_Records contained in a dataset_.
#####
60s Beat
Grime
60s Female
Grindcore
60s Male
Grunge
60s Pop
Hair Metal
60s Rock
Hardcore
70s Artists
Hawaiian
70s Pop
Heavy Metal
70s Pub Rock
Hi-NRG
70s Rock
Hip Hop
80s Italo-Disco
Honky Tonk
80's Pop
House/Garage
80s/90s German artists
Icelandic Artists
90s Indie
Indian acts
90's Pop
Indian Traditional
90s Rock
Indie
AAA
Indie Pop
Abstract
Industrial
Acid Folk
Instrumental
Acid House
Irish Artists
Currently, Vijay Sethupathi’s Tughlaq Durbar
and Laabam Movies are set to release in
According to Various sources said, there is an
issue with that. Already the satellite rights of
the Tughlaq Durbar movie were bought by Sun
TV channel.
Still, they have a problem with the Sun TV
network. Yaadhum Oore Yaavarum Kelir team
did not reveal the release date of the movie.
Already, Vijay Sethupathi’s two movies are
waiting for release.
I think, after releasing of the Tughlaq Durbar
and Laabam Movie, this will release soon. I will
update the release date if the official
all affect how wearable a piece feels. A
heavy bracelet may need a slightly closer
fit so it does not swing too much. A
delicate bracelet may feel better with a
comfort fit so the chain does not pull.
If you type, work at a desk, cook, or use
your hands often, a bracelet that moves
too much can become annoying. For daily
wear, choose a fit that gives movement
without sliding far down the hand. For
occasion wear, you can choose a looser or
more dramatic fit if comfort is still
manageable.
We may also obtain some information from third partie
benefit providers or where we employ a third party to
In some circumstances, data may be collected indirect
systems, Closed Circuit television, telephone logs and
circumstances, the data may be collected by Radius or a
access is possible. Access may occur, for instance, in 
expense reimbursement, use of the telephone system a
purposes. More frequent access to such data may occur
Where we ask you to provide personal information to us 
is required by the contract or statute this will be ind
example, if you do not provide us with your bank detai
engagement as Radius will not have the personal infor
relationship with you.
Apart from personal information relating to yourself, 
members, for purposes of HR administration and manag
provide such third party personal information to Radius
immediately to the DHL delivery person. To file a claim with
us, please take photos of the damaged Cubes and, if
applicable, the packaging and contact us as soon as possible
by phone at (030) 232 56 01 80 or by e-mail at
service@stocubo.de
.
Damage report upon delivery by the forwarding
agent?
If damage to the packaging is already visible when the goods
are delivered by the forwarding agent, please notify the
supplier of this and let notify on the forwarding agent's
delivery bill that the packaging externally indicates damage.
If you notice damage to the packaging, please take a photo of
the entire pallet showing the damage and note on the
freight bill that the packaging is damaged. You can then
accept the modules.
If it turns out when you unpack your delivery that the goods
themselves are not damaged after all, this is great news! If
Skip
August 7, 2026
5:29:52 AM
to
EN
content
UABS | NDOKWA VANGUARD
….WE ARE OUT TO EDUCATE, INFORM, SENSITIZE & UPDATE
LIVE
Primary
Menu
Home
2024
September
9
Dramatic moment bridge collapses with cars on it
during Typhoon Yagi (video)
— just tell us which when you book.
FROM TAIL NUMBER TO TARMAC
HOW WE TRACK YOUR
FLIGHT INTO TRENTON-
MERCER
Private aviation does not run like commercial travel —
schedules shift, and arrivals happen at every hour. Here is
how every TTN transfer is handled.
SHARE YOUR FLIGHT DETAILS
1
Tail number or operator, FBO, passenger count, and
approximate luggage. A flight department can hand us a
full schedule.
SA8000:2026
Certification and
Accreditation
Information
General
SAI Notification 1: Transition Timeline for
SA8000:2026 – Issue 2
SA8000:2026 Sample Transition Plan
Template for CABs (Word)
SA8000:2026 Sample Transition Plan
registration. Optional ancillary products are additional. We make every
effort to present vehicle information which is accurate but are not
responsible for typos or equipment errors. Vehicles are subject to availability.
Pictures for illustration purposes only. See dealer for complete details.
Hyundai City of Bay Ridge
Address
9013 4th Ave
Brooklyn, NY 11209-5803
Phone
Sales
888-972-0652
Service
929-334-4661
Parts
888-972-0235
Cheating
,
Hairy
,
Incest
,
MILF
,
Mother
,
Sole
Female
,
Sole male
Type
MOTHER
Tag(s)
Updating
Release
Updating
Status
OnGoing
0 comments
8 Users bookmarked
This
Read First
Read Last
#####
_TASK ITEM_.
An exact copy of the data is needed, running from its first line through the line that holds "too much can become annoying. For daily", and nothing beyond that.

_TASK ANSWER_.
60s Beat
Grime
60s Female
Grindcore
60s Male
Grunge
60s Pop
Hair Metal
60s Rock
Hardcore
70s Artists
Hawaiian
70s Pop
Heavy Metal
70s Pub Rock
Hi-NRG
70s Rock
Hip Hop
80s Italo-Disco
Honky Tonk
80's Pop
House/Garage
80s/90s German artists
Icelandic Artists
90s Indie
Indian acts
90's Pop
Indian Traditional
90s Rock
Indie
AAA
Indie Pop
Abstract
Industrial
Acid Folk
Instrumental
Acid House
Irish Artists
Currently, Vijay Sethupathi’s Tughlaq Durbar
and Laabam Movies are set to release in
According to Various sources said, there is an
issue with that. Already the satellite rights of
the Tughlaq Durbar movie were bought by Sun
TV channel.
Still, they have a problem with the Sun TV
network. Yaadhum Oore Yaavarum Kelir team
did not reveal the release date of the movie.
Already, Vijay Sethupathi’s two movies are
waiting for release.
I think, after releasing of the Tughlaq Durbar
and Laabam Movie, this will release soon. I will
update the release date if the official
all affect how wearable a piece feels. A
heavy bracelet may need a slightly closer
fit so it does not swing too much. A
delicate bracelet may feel better with a
comfort fit so the chain does not pull.
If you type, work at a desk, cook, or use
your hands often, a bracelet that moves
too much can become annoying. For daily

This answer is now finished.